Империя
Я же родился в империи – время даст, что я в ней умру:
ничего не бывает задаром – хрустишь хурму
лелеешь маузер за ширинкой или наган,
бабе своей говоришь: дура –
но не отдам.
Лоб прижимаю к своим границам в толчённом стекле –
стекло говорит: полетели – пока терпел
пару друзей, комнату и пустоту
за малым их кругом,
который меня во рту
влажном своем крутил по часовой, жевал –
хорошо ли быть маленьким? –
да, хорошо, и спасибо тебе, что меня держал
ангел, возможно куривший одну со мной на двоих траву,
я пережил двадцатый, двадцать первый не проживу.

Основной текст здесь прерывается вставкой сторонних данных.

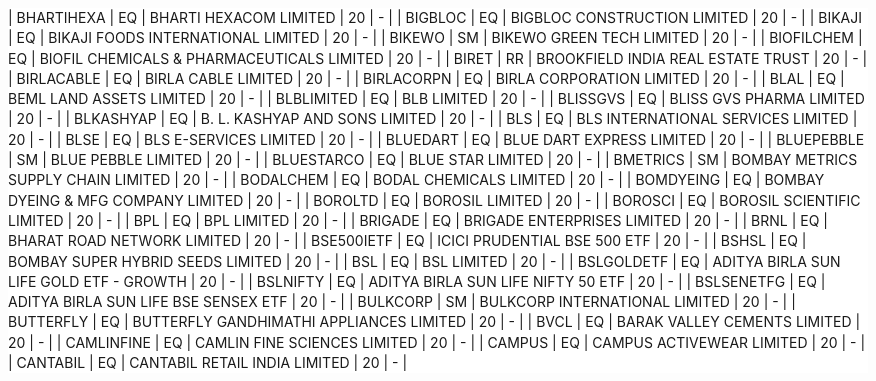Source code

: | BHARTIHEXA | EQ | BHARTI HEXACOM LIMITED | 20 | - |
| BIGBLOC | EQ | BIGBLOC CONSTRUCTION LIMITED | 20 | - |
| BIKAJI | EQ | BIKAJI FOODS INTERNATIONAL LIMITED | 20 | - |
| BIKEWO | SM | BIKEWO GREEN TECH LIMITED | 20 | - |
| BIOFILCHEM | EQ | BIOFIL CHEMICALS & PHARMACEUTICALS LIMITED | 20 | - |
| BIRET | RR | BROOKFIELD INDIA REAL ESTATE TRUST | 20 | - |
| BIRLACABLE | EQ | BIRLA CABLE LIMITED | 20 | - |
| BIRLACORPN | EQ | BIRLA CORPORATION LIMITED | 20 | - |
| BLAL | EQ | BEML LAND ASSETS LIMITED | 20 | - |
| BLBLIMITED | EQ | BLB LIMITED | 20 | - |
| BLISSGVS | EQ | BLISS GVS PHARMA LIMITED | 20 | - |
| BLKASHYAP | EQ | B. L. KASHYAP AND SONS LIMITED | 20 | - |
| BLS | EQ | BLS INTERNATIONAL SERVICES LIMITED | 20 | - |
| BLSE | EQ | BLS E-SERVICES LIMITED | 20 | - |
| BLUEDART | EQ | BLUE DART EXPRESS LIMITED | 20 | - |
| BLUEPEBBLE | SM | BLUE PEBBLE LIMITED | 20 | - |
| BLUESTARCO | EQ | BLUE STAR LIMITED | 20 | - |
| BMETRICS | SM | BOMBAY METRICS SUPPLY CHAIN LIMITED | 20 | - |
| BODALCHEM | EQ | BODAL CHEMICALS LIMITED | 20 | - |
| BOMDYEING | EQ | BOMBAY DYEING & MFG COMPANY LIMITED | 20 | - |
| BOROLTD | EQ | BOROSIL LIMITED | 20 | - |
| BOROSCI | EQ | BOROSIL SCIENTIFIC LIMITED | 20 | - |
| BPL | EQ | BPL LIMITED | 20 | - |
| BRIGADE | EQ | BRIGADE ENTERPRISES LIMITED | 20 | - |
| BRNL | EQ | BHARAT ROAD NETWORK LIMITED | 20 | - |
| BSE500IETF | EQ | ICICI PRUDENTIAL BSE 500 ETF | 20 | - |
| BSHSL | EQ | BOMBAY SUPER HYBRID SEEDS LIMITED | 20 | - |
| BSL | EQ | BSL LIMITED | 20 | - |
| BSLGOLDETF | EQ | ADITYA BIRLA SUN LIFE GOLD ETF - GROWTH | 20 | - |
| BSLNIFTY | EQ | ADITYA BIRLA SUN LIFE NIFTY 50 ETF | 20 | - |
| BSLSENETFG | EQ | ADITYA BIRLA SUN LIFE BSE SENSEX ETF | 20 | - |
| BULKCORP | SM | BULKCORP INTERNATIONAL LIMITED | 20 | - |
| BUTTERFLY | EQ | BUTTERFLY GANDHIMATHI APPLIANCES LIMITED | 20 | - |
| BVCL | EQ | BARAK VALLEY CEMENTS LIMITED | 20 | - |
| CAMLINFINE | EQ | CAMLIN FINE SCIENCES LIMITED | 20 | - |
| CAMPUS | EQ | CAMPUS ACTIVEWEAR LIMITED | 20 | - |
| CANTABIL | EQ | CANTABIL RETAIL INDIA LIMITED | 20 | - |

Катится мёртвых вагон – скоро я здесь один и перрон
станет добычей дождя или горящих ворон,
варваров новых, любителей площадей,
свободных стихов, воды с водою –
не смей! –
говорю – переступай черту – крутись на золе своей, снова строй не ту
империю, и не страну – огород,
капусту, всяк часовой – оборот
новый вставляет в речь, как бы в скважину ключ –
вот у меня нет родины – только язык. Вонюч
ватник, в котором в детстве ходили двором на двор,
пили палёный спирт с музыкальным названием – вор
после пяти ходок в зону, учил как молчать любовь
(каждый хохол был братом –
Полтавой – двор).
Вот и теперь выходишь – словно в зрительный зал
все персонажи со сцены сошли – или ум мой мал,
или зрение стёрто наждачкою табака –
трогаешь декорацию и говоришь:
пока.
Говоришь «пока» синей курице, что летит в облаках,
в облатке своей найдя, что цезарь ещё она,
что воздух, свернувшись в трубочку – свистит,
что детство всегда одно – пахнет подгузником,
возможно – чуть позже вином,
девою первой, возлегшей с тобою спать,
порезом, вокзалом, бритвой, которые учишься брать,
как революцией – улицу, ночь, фонарь,
ватник накинув на плечи, что ныне звучит,
как брань,
переминаясь с одной босой на другую босу, стою
в зубах неся на княженье ярлык – как зека
пою в ноту своей богоматери – чудный поклёп словарю
и вокруг прорастает империя языка
и Византии его белый волк – в облаках.